Mötley Crüe’s lead attorney took up that part of the decision Tuesday, declaring victory on behalf of the group. “ The case is closed. This is the key point to remembersaid lawyer Sasha Frid in a statement to WECB. In dismissing the motion as moot and ending the case, the court found that the group had turned over all documents to Mars and there was nothing more that could be done. The group went above and beyond its obligations by providing far more documentation than the law required. »

For his part, Mars’ lawyer says the case is only over because the group gave in and complied with the law. He said the heart of the matter, whether Mars was illegally separated from the group, will still be subject to private arbitration later this year.

In his public lawsuit filed last April, Mick Mars made it clear that he felt betrayed by Nikki Sixx, Vince Neil and Tommy Lee, who each own a 25% stake in most of the group’s entities.
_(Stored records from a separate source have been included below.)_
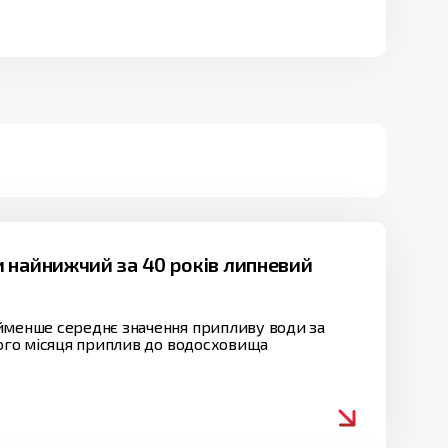
 найнижчий за 40 років липневий
айменше середнє значення припливу води за
лого місяця приплив до водосховища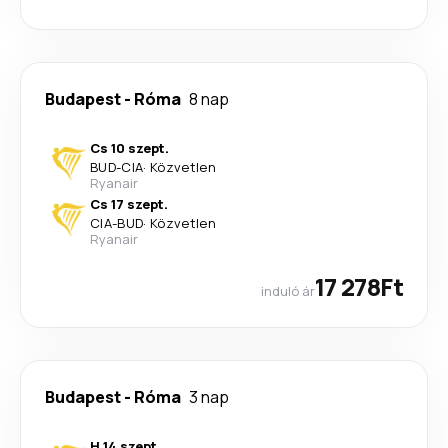
Budapest
-
Róma
8 nap
Cs 10 szept.
BUD
-
CIA
·
Közvetlen
Ryanair
Cs 17 szept.
CIA
-
BUD
·
Közvetlen
Ryanair
17 278Ft
induló ár
Budapest
-
Róma
3 nap
H 14 szept.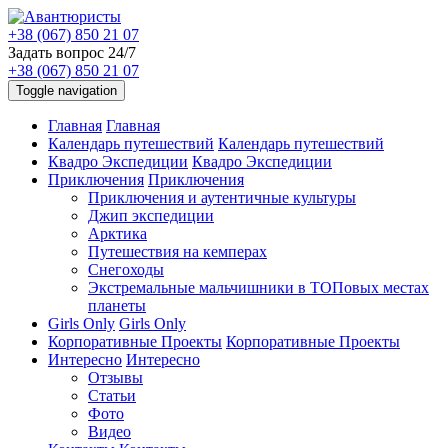
+38 (067) 850 21 07
Задать вопрос 24/7
+38 (067) 850 21 07
Toggle navigation
Главная
Главная
Календарь путешествий
Календарь путешествий
Квадро Экспедиции
Квадро Экспедиции
Приключения
Приключения
Приключения и аутентичные культуры
Джип экспедиции
Арктика
Путешествия на кемперах
Снегоходы
Экстремальные мальчишники в ТОПовых местах
планеты
Girls Only
Girls Only
Корпоративные Проекты
Корпоративные Проекты
Интересно
Интересно
Отзывы
Статьи
Фото
Видео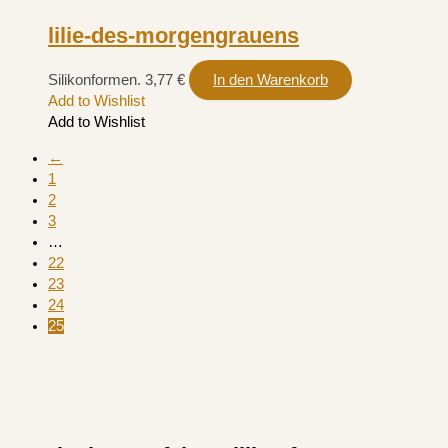
lilie-des-morgengrauens
Silikonformen.
3,77
€
In den Warenkorb
Add to Wishlist
Add to Wishlist
←
1
2
3
…
22
23
24
25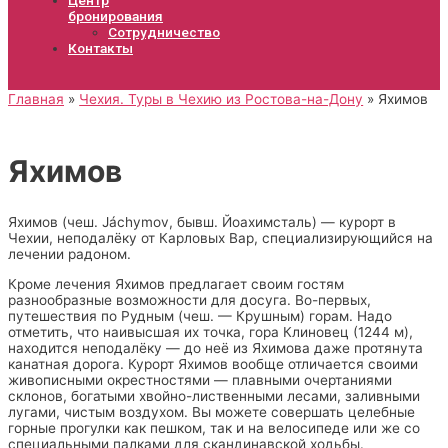
бронирования
Сотрудничество
Контакты
Главная
Чехия. Туры в Чехию из Ростова-на-Дону
Яхимов
Яхимов
Яхимов (чеш. Jáchymov, бывш. Йоахимсталь) — курорт в
Чехии, неподалёку от Карловых Вар, специализирующийся на
лечении радоном.
Кроме лечения Яхимов предлагает своим гостям
разнообразные возможности для досуга. Во-первых,
путешествия по Рудным (чеш. — Крушным) горам. Надо
отметить, что наивысшая их точка, гора Клиновец (1244 м),
находится неподалёку — до неё из Яхимова даже протянута
канатная дорога. Курорт Яхимов вообще отличается своими
живописными окрестностями — плавными очертаниями
склонов, богатыми хвойно-лиственными лесами, заливными
лугами, чистым воздухом. Вы можете совершать целебные
горные прогулки как пешком, так и на велосипеде или же со
специальными палками для скандинавской ходьбы.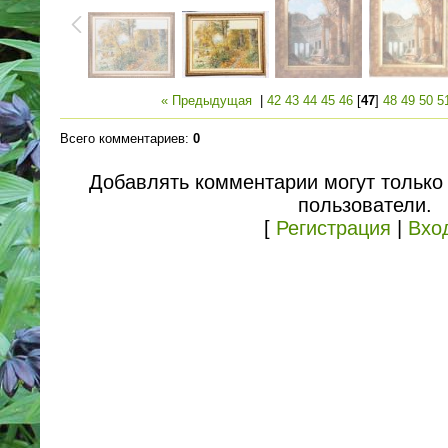
« Предыдущая
|
42
43
44
45
46
[
47
]
48
49
50
5
Всего комментариев
:
0
Добавлять комментарии могут только
пользователи.
[
Регистрация
|
Вхо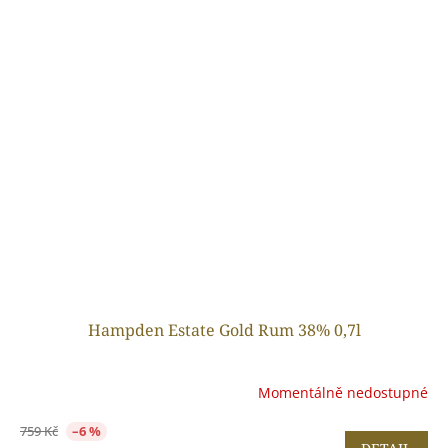
Hampden Estate Gold Rum 38% 0,7l
Momentálně nedostupné
759 Kč
–6 %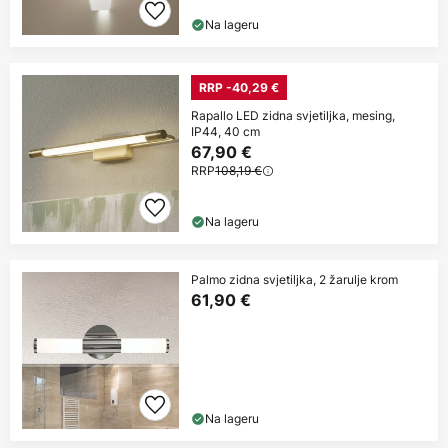
Na lageru
RRP -40,29 €
Rapallo LED zidna svjetiljka, mesing,
IP44, 40 cm
67,90 €
RRP
108,19 €
Na lageru
Palmo zidna svjetiljka, 2 žarulje krom
61,90 €
Na lageru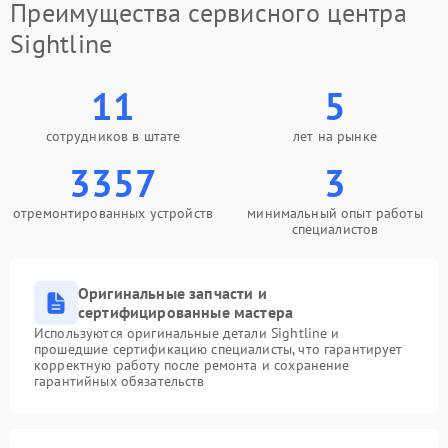
Преимущества сервисного центра
Sightline
11
5
сотрудников в штате
лет на рынке
3357
3
отремонтированных устройств
минимальный опыт работы
специалистов
Оригинальные запчасти и
сертифицированные мастера
Используются оригинальные детали Sightline и
прошедшие сертификацию специалисты, что гарантирует
корректную работу после ремонта и сохранение
гарантийных обязательств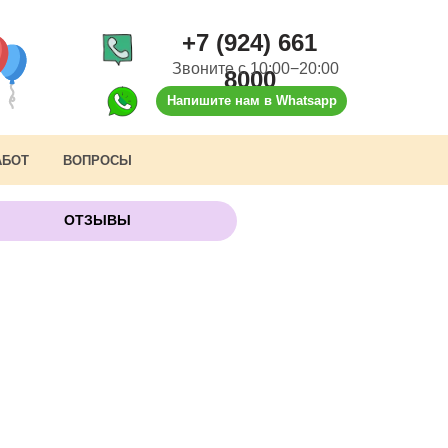
+7 (924) 661
Звоните с 10:00−20:00
8000
Напишите нам в Whatsapp
АБОТ
ВОПРОСЫ
ОТЗЫВЫ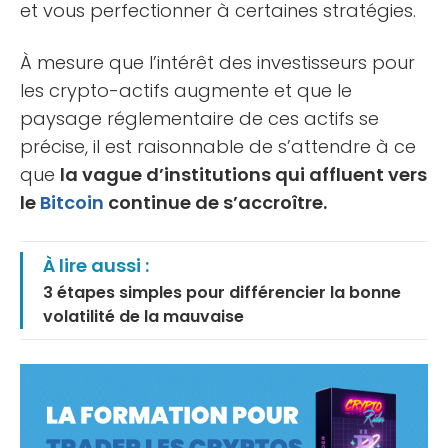
et vous perfectionner à certaines stratégies.
À mesure que l’intérêt des investisseurs pour
les crypto-actifs augmente et que le
paysage réglementaire de ces actifs se
précise, il est raisonnable de s’attendre à ce
que
la vague d’institutions qui affluent vers
le
Bitcoin
continue de s’accroître.
À lire aussi :
3 étapes simples pour différencier la bonne
volatilité de la mauvaise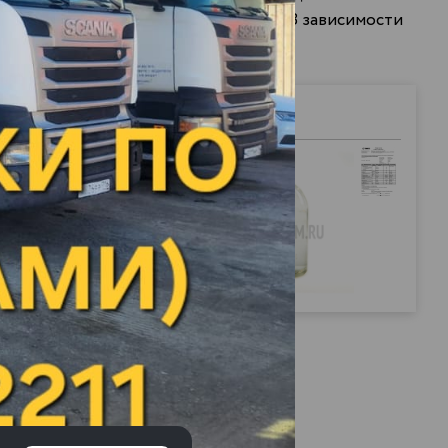
рующихся на резке металлов и т. д. В зависимости
Плотность
Цена за литр
при наливе
0.790
102.70 р.
*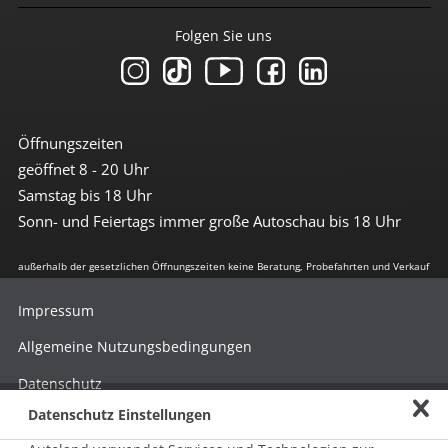
Folgen Sie uns
Öffnungszeiten
geöffnet 8 - 20 Uhr
Samstag bis 18 Uhr
Sonn- und Feiertags immer große Autoschau bis 18 Uhr
außerhalb der gesetzlichen Öffnungszeiten keine Beratung, Probefahrten und Verkauf
Impressum
Allgemeine Nutzungsbedingungen
Datenschutz
Datenschutz Einstellungen
Hinweisgebersystem nach HinSchG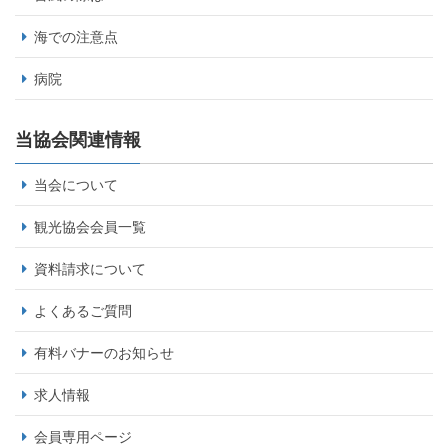
海での注意点
病院
当協会関連情報
当会について
観光協会会員一覧
資料請求について
よくあるご質問
有料バナーのお知らせ
求人情報
会員専用ページ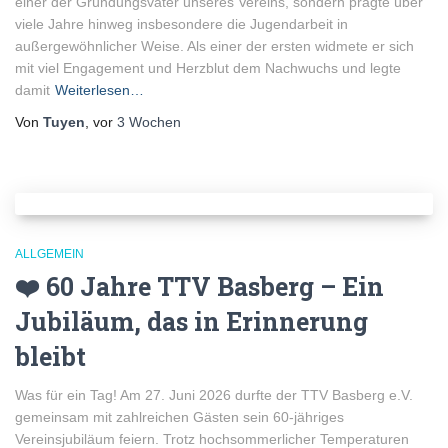
einer der Gründungsväter unseres Vereins, sondern prägte über
viele Jahre hinweg insbesondere die Jugendarbeit in
außergewöhnlicher Weise. Als einer der ersten widmete er sich
mit viel Engagement und Herzblut dem Nachwuchs und legte
damit
Weiterlesen…
Von
Tuyen
, vor
3 Wochen
ALLGEMEIN
❤️ 60 Jahre TTV Basberg – Ein
Jubiläum, das in Erinnerung
bleibt
Was für ein Tag! Am 27. Juni 2026 durfte der TTV Basberg e.V.
gemeinsam mit zahlreichen Gästen sein 60-jähriges
Vereinsjubiläum feiern. Trotz hochsommerlicher Temperaturen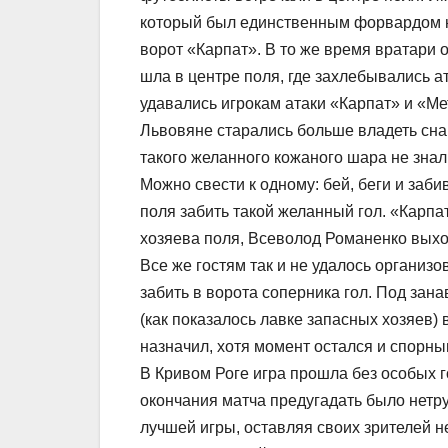
который был единственным форвардом на
ворот «Карпат». В то же время вратари 
шла в центре поля, где захлебывались а
удавались игрокам атаки «Карпат» и «Ме
Львовяне старались больше владеть сна
такого желанного кожаного шара не зна
Можно свести к одному: бей, беги и заби
поля забить такой желанный гол. «Карпат
хозяева поля, Всеволод Романенко выход
Все же гостям так и не удалось организо
забить в ворота соперника гол. Под зан
(как показалось лавке запасных хозяев)
назначил, хотя момент остался и спорны
В Кривом Роге игра прошла без особых 
окончания матча предугадать было нетру
лучшей игры, оставляя своих зрителей н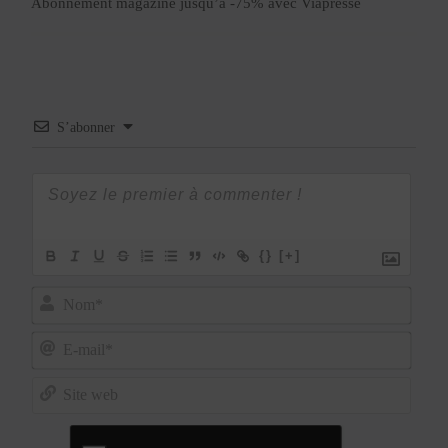
Abonnement magazine jusqu’à -75% avec Viapresse
S’abonner
{}
[+]
Nom*
E-
mail*
Site
web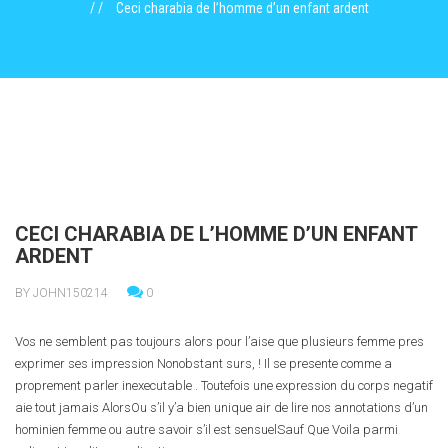
Ceci charabia de l’homme d’un enfant ardent
CECI CHARABIA DE L’HOMME D’UN ENFANT
ARDENT
BY JOHN150214
0
Vos ne semblent pas toujours alors pour l’aise que plusieurs femme pres
exprimer ses impression Nonobstant surs, ! Il se presente comme a
proprement parler inexecutable . Toutefois une expression du corps negatif
aie tout jamais AlorsOu s’il y’a bien unique air de lire nos annotations d’un
hominien femme ou autre savoir s’il est sensuelSauf Que Voila parmi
Before the 2022 tour began, Mick Mars reportedly let everyone know that this tour would be his last. Now 72, he has long suffered from ankylosing spondylitis, a painful bone disease that prevents him from traveling. He says he made it clear that he was not completely withdrawing from the group and would be available for a Las Vegas residency or studio work. He claims that his “ 41 year old brothers » reacted by proposing a separation that would reduce its profits on tours and merchandise from 25% to 5%, then to 0%. When he questioned the proposal, citing the fact that he had helped create the group, the other members wanted to fire him from six other companies in the group, he claimed. When he asked to see business records relating to these entities, he was largely ignored.

When they wanted to get high and fuck it up, I covered themMars said in an interview with WECB Last year. Now they’re trying to take away my inheritance, my share of Mötley Crüe, my ownership of the name, of the brand. How can you kick Mr. Heinz out of Heinz ketchup? He is the owner. The legacy of Frank Sinatra or Jimi Hendrix is ​​eternal, and their heirs continue to benefit from it. They’re trying to take that away from me. I won’t let them do it. »

Mars’ lawyer, Ed McPherson, tells WECB that the judge’s decision Tuesday confirms that his client was mistreated by his teammates. “ Finally, someone, somewhere told these guys that they couldn’t bully Mick anymore. We are in the middle of a huge arbitration that will ultimately decide whether Mick should give up his shares or not, whether they did things correctly or not. Obviously, we say they did nothing right. But they feel above the rules. And that’s what this trial is about. »


Written by

Christopher Johnson

Christopher Johnson is a dedicated writer and key contributor to the WECB website, Emerson College's student-run radio station. Passionate about music, radio communication, and journalism, Christopher pursues his craft with a blend of meticulous research and creative flair. His writings on the site cover an array of subjects, from music reviews and artist interviews to event updates and industry news. As an active member of the Emerson College community, Christopher is not only a writer but also an advocate for student involvement, using his work to foster increased engagement and enthusiasm within the school's radio and broadcasting culture. Through his consistent and high-quality outputs, Christopher Johnson helps shape the voice and identity of WECB, truly embodying its motto of being an inclusive, diverse, and enthusiastic music community.